* _Quoted passage_:
^^^^^^^^
Optocore in Athens 2004
Many of you have read numerous articles about the design of the audio system and production specifications for the Olympic Games in
Athens 2004. It was indeed a massive international event and the sound systems that played critical roles during both the opening and
closing ceremonies have been discussed and dissected at length in various publications both here and abroad.
One thing which stood out amongst all the talk and charts was (Olympic Games Audio Designer) Scott Willsallen’s glowing report
on the Optocore Digital Audio Transport Systems, the DD32 and X6, used to deliver the processed loudspeaker feeds to the amplifiers, and
to collect the field of play inputs and return them to front-of-house, with Scott praising the system as “faultless”. He also
commented that Optocore’s Production Manager, Mark Wesler, came over from Germany for a couple of weeks and had nothing to do, as
the Optocore gear simply worked flawlessly–high praise for this high-quality product.
The games, held from the 13th to 29th of August 2004, were one of the most important and biggest media spectacles ever held in the world.
72,000 spectators in the stadium and 4 billion people on the television watched the Opening Ceremony, with live performances from Icelandic
singer Björk, DJ Tiesto and hundreds of actors, performers and athletes.
Optocore powered the Opening and Closing Ceremonies with 26 devices bound in two redundant rings. Both rings, one in the stadium roof,
the other on the field play, were connected with over 4 kilometres of fibre optic cables. “With a job this important you need to
have a very stable system” says Scott Willsallen, “redundancy is absolutely necessary, and Optocore offers it on three levels”.
^^^^^^^^
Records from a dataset

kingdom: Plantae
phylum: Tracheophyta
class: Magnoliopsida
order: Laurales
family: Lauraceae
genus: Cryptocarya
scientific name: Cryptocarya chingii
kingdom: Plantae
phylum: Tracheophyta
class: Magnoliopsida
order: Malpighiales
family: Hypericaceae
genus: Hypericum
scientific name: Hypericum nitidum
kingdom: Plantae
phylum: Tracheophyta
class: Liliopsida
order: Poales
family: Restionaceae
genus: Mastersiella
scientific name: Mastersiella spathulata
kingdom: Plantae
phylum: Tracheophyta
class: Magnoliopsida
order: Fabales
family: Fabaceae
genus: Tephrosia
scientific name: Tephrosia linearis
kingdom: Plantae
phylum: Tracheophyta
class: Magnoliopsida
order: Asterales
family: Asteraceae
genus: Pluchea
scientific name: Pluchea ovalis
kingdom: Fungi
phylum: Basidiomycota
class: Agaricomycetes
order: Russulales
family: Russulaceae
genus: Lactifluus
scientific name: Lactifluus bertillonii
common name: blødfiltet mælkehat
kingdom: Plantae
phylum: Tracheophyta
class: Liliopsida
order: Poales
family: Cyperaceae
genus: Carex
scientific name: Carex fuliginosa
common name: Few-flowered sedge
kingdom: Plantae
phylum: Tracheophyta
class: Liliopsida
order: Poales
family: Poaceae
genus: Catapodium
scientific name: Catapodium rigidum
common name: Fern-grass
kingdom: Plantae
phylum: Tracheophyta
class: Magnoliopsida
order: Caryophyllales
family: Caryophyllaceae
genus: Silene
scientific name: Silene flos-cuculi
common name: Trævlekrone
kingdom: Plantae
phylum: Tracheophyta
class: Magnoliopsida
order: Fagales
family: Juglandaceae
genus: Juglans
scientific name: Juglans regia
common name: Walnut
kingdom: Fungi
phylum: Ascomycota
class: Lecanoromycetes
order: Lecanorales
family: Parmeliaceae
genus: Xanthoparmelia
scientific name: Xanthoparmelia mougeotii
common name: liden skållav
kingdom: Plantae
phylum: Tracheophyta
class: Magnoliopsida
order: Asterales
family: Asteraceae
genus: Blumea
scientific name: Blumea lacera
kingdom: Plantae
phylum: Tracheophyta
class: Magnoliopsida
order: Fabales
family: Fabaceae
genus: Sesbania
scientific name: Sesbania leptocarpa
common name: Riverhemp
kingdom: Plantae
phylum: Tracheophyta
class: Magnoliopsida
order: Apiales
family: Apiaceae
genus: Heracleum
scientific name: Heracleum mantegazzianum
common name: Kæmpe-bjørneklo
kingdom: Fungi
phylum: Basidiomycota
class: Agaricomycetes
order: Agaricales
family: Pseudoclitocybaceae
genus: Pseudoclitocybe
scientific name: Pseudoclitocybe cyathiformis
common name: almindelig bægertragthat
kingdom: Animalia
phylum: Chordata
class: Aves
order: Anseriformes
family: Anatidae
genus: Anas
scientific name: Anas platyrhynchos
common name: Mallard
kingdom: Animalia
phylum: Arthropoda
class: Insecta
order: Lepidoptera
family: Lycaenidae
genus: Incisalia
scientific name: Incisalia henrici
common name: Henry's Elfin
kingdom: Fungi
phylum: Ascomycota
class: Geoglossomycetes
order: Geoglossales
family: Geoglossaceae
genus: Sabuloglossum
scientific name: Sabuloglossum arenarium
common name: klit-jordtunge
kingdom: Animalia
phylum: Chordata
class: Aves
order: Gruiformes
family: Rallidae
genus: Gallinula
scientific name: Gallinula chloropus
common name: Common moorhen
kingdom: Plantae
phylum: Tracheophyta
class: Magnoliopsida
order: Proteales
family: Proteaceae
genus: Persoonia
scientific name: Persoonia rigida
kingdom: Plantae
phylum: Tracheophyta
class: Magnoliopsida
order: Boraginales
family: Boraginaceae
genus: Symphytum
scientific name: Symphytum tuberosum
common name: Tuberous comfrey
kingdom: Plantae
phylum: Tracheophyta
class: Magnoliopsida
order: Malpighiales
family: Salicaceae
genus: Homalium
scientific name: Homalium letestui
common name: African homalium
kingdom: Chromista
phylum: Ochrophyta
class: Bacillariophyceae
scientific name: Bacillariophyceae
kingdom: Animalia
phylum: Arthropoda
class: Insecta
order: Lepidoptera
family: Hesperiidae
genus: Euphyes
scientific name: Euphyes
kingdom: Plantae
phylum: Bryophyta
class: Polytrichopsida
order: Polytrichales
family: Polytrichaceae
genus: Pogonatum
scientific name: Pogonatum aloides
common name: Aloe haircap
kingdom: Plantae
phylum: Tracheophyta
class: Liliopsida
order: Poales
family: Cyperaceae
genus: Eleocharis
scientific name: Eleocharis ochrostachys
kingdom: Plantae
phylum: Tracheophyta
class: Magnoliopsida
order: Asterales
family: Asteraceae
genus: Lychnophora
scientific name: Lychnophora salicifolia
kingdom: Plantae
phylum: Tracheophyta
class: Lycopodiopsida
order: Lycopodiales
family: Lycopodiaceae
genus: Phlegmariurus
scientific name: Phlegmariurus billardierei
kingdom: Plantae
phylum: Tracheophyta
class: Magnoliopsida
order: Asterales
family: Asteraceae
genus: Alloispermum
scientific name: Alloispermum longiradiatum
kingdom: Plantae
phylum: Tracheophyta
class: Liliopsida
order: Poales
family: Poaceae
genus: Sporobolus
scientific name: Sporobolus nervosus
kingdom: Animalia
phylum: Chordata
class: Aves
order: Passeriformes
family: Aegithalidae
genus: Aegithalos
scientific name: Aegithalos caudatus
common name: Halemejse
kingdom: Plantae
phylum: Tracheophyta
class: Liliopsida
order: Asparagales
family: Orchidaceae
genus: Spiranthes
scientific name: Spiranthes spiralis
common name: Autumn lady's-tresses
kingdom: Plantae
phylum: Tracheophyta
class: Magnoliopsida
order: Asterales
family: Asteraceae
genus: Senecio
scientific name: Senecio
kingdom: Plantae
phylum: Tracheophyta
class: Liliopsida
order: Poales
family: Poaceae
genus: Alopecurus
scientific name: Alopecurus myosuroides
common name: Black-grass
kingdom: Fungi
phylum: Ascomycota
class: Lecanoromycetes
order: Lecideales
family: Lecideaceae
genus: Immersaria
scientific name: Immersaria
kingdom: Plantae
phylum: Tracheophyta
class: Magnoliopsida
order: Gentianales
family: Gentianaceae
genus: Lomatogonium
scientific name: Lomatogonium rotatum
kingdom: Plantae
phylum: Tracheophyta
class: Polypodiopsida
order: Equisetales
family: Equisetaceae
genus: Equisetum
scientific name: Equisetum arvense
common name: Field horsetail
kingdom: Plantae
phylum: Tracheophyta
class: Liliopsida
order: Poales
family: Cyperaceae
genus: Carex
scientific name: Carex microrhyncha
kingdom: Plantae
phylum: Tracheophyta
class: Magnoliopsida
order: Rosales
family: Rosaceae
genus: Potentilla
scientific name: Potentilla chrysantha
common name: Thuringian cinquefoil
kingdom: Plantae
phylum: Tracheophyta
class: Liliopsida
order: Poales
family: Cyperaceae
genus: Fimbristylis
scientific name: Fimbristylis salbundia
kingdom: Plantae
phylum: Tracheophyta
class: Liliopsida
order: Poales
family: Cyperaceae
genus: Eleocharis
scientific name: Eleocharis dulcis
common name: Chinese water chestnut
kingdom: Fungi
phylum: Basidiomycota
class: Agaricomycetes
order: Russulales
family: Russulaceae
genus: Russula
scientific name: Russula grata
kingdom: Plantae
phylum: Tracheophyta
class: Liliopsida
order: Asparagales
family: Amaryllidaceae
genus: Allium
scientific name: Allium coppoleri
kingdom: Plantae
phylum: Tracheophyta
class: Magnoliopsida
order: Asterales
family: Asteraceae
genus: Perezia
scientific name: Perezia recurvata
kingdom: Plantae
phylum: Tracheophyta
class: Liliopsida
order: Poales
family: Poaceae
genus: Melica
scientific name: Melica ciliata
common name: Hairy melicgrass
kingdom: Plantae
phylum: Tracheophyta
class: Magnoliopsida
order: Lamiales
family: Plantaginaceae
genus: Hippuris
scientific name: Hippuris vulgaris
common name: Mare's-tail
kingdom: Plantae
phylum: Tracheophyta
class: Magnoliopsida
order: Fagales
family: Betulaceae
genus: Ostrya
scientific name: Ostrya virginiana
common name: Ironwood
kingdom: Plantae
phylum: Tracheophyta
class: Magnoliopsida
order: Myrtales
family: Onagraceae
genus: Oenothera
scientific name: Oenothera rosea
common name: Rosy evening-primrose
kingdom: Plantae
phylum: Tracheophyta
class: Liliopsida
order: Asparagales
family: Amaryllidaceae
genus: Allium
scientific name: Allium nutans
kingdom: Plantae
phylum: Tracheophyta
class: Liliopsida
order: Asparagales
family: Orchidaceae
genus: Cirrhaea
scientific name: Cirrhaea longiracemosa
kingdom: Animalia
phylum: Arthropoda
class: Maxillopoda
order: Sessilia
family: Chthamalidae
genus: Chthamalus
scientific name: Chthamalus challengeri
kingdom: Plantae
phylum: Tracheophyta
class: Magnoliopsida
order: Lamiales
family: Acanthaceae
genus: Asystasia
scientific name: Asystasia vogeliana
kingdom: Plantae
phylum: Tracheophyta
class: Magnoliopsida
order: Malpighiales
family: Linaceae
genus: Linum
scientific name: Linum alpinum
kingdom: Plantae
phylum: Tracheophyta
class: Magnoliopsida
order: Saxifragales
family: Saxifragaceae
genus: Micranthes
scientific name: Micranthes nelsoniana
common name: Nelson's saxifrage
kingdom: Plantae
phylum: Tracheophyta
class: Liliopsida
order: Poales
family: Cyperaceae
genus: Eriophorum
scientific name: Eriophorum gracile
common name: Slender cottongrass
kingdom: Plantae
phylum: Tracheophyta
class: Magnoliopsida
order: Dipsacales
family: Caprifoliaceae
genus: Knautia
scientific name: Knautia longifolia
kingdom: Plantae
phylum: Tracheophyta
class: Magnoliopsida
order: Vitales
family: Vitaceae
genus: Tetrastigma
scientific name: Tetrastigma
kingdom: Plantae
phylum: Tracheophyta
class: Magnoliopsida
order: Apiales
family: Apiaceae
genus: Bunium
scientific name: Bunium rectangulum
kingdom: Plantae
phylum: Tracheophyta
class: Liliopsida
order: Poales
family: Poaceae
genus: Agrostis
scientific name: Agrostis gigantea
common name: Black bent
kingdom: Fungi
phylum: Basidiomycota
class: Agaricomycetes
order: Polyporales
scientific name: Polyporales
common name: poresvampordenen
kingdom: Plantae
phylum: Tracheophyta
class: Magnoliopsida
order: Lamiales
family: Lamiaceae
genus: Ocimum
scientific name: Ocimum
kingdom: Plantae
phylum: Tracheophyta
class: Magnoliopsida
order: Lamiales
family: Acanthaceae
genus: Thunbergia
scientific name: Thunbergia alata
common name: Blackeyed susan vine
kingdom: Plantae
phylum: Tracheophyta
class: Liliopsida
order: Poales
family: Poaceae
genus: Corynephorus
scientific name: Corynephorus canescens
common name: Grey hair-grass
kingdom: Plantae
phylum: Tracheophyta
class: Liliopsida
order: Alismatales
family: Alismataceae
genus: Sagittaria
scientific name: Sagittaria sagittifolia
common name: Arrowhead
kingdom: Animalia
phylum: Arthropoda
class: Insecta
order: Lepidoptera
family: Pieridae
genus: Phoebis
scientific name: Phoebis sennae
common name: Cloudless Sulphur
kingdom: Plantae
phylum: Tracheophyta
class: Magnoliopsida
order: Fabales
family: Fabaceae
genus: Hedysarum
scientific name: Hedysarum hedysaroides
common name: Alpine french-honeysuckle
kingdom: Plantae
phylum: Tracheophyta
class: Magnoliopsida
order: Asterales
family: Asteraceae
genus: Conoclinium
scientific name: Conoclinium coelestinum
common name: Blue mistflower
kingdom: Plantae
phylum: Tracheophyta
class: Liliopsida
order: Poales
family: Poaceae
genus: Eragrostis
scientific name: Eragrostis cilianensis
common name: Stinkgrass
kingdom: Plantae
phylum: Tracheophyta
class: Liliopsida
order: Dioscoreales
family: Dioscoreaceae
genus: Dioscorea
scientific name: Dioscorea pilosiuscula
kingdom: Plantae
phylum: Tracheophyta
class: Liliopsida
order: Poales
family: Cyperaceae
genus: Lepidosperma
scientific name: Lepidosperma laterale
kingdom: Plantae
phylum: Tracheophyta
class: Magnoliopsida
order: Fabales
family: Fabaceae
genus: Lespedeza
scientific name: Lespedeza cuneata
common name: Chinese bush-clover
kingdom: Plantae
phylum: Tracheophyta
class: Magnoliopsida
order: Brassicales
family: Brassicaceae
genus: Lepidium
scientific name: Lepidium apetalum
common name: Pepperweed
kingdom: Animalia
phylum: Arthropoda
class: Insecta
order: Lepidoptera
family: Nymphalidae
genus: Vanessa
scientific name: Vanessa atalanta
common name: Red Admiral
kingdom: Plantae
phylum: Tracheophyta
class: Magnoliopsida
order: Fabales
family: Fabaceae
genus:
^^^^^^^^
* _Work instruction_: Go on with the article about Optocore at the Athens 2004 Olympics from where it stops.

* _Reply_:
Optocore runs redundant fibre optic rings, auto-switching redundant power supplies. Each unit is a clock master, which means if one
ring of the network fails it never affects another’s unit sync. “Others aren’t quite there yet, but Optocore is. Optocore
rocks!” says Scott.
Outline of the Athens stadium, and the extent to which Optocore was used throughout.
For those wondering about Optocore, it is available in Australia, and it is beginning to gain itself a reputation here, based on its
international use at big events (yes, the Olympics has helped) across Europe and the USA. Details of Optocore DD32 and X6 products, as
used during Athens Olympic Games by Scott and his team, are as follows.
The Optocore DD32 is devised for the transmission of a maximum amount of digital data via optical fibre, occupying only 1U of 19" rack
space. Connections are of the widely available, SubD25 and SubD9 type allowing the preparation of various, inexpensive, hard patching
adapters catering for the diversity of each users connecting system. A significant amount of auxiliary ports are provided for various
useful tasks. The unit is equipped with a dual 1Gbps full-bandwidth optical interface and dual power supply with automatic switchover.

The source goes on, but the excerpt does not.